Codepoint A4 is indeed the Euro symbol in Latin-9.

daxim
Thanks using the link I see that the Euro is \x{20AC} but a ? is still showing up but I have tried a couple of other symbols and they work just fine. \x{00A3}
Phill Pafford
You are misreading the table. `U+20AC` is the codepoint of the Euro character in Unicode, but you said you want the encoding `Latin-9`. Use the row and column headers. `A` and `4` gives `A4`. This table is intended just for sanity checks, if you write such `\x` escape codes everywhere, it defeats the purpose of the `Encode` module. ⁓ You see the replacement character because you use the wrong terminal setting.

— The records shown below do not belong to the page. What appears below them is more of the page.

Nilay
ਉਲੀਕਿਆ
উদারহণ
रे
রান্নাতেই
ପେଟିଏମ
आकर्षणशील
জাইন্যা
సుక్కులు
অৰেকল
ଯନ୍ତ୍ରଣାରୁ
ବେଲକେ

Switch its character encoding to `Latin-9`, too. ⁓ Best explanation for character encoding in Perl is http://p3rl.org/UNI, read all of it.
daxim
A: 

"use utf8;" is, since Perl 5.8, only used to tell Perl that your source file is encoded in UTF-8.

So does the encoding of your source really matches what you're telling to Perl?

With 'vim' must use this option to write the file in UTF-8:

:set fenc=utf8

And to get back UTF-8 when you load the file, you must define fileencodings in your .vimrc:

set fileencodings=ucs-bom,utf-8,latin9
dolmen